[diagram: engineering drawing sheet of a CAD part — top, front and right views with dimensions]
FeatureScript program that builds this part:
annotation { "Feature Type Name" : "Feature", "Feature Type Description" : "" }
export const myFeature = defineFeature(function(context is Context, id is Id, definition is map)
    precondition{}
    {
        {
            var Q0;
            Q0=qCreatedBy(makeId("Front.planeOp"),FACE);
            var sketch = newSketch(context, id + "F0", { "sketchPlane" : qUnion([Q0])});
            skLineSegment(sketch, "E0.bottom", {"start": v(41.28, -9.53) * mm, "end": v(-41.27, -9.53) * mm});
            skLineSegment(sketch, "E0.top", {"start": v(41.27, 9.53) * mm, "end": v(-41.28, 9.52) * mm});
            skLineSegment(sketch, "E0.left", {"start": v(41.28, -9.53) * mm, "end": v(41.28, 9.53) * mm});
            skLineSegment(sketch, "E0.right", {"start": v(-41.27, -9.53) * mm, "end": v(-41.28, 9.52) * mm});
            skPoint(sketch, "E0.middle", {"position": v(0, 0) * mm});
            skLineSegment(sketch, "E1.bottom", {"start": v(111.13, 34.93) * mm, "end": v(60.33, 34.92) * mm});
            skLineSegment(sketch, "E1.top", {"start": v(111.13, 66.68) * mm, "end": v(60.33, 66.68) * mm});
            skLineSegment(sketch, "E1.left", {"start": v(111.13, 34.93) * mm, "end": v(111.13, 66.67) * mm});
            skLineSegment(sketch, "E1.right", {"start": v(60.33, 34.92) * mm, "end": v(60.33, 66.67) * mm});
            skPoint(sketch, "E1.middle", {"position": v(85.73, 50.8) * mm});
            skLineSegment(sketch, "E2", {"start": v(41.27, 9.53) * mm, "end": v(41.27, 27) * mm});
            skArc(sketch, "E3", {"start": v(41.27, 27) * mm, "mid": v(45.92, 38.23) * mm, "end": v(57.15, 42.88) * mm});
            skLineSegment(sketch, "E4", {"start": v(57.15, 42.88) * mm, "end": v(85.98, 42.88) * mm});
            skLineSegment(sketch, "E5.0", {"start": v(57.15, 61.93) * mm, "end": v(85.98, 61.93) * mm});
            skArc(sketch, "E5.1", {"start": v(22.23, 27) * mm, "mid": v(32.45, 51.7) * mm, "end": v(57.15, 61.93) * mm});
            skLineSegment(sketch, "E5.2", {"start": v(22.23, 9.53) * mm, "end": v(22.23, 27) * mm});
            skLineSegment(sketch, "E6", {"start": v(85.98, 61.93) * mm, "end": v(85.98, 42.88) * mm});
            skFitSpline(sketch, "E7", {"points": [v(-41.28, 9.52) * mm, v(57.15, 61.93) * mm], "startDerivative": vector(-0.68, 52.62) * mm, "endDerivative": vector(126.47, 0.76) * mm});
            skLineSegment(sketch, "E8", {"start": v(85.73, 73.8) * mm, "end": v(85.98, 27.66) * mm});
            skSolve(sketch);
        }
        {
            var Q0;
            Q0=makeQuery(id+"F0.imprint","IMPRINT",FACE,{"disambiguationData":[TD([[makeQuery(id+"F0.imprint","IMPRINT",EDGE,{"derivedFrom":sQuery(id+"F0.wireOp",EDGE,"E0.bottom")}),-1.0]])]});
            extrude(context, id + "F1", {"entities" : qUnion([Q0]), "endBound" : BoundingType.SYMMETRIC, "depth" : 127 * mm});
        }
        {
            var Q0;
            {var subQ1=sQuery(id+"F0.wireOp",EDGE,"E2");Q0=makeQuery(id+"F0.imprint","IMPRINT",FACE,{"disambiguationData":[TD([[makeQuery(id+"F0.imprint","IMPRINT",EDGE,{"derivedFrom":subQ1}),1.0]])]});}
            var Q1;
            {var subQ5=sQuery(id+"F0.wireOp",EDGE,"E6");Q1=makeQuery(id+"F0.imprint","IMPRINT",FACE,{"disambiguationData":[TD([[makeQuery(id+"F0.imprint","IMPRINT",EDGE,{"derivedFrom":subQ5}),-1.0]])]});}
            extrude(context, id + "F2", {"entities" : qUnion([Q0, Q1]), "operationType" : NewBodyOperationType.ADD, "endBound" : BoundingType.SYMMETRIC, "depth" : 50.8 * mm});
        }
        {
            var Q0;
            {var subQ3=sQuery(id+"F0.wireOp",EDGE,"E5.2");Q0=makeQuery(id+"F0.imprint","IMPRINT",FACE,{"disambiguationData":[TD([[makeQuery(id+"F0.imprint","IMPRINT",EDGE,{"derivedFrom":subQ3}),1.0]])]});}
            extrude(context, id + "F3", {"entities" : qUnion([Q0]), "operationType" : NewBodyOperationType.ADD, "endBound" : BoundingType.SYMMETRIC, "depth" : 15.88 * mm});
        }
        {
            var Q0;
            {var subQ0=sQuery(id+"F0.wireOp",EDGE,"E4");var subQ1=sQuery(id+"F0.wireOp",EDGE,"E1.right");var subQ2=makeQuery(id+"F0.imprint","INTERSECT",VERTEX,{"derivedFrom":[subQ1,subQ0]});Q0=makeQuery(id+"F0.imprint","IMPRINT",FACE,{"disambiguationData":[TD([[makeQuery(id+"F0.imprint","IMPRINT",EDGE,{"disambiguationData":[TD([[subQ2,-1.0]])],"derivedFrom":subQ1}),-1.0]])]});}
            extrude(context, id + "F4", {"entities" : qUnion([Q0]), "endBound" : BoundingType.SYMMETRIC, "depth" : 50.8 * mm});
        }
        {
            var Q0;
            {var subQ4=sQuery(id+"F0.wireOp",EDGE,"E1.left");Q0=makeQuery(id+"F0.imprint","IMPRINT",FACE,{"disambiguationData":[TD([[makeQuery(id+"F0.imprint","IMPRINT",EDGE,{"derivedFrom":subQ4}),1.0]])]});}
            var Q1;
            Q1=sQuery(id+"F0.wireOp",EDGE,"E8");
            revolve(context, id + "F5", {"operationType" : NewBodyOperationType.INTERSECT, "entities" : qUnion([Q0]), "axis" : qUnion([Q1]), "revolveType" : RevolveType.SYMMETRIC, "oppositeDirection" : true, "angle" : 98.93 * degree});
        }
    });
------------------------------------------------------------------------
### GOAL OF THE EXERCISE
Rewrite everything from the start of the records down to the line containing "v(111.13, 66.67) *", changing "skLineSegment" to "skLine" and leaving everything else as it is.

### SOLUTION FOR THIS TASK
[diagram: engineering drawing sheet of a CAD part — top, front and right views with dimensions]
FeatureScript program that builds this part:
annotation { "Feature Type Name" : "Feature", "Feature Type Description" : "" }
export const myFeature = defineFeature(function(context is Context, id is Id, definition is map)
    precondition{}
    {
        {
            var Q0;
            Q0=qCreatedBy(makeId("Front.planeOp"),FACE);
            var sketch = newSketch(context, id + "F0", { "sketchPlane" : qUnion([Q0])});
            skLine(sketch, "E0.bottom", {"start": v(41.28, -9.53) * mm, "end": v(-41.27, -9.53) * mm});
            skLine(sketch, "E0.top", {"start": v(41.27, 9.53) * mm, "end": v(-41.28, 9.52) * mm});
            skLine(sketch, "E0.left", {"start": v(41.28, -9.53) * mm, "end": v(41.28, 9.53) * mm});
            skLine(sketch, "E0.right", {"start": v(-41.27, -9.53) * mm, "end": v(-41.28, 9.52) * mm});
            skPoint(sketch, "E0.middle", {"position": v(0, 0) * mm});
            skLine(sketch, "E1.bottom", {"start": v(111.13, 34.93) * mm, "end": v(60.33, 34.92) * mm});
            skLine(sketch, "E1.top", {"start": v(111.13, 66.68) * mm, "end": v(60.33, 66.68) * mm});
            skLine(sketch, "E1.left", {"start": v(111.13, 34.93) * mm, "end": v(111.13, 66.67) * mm});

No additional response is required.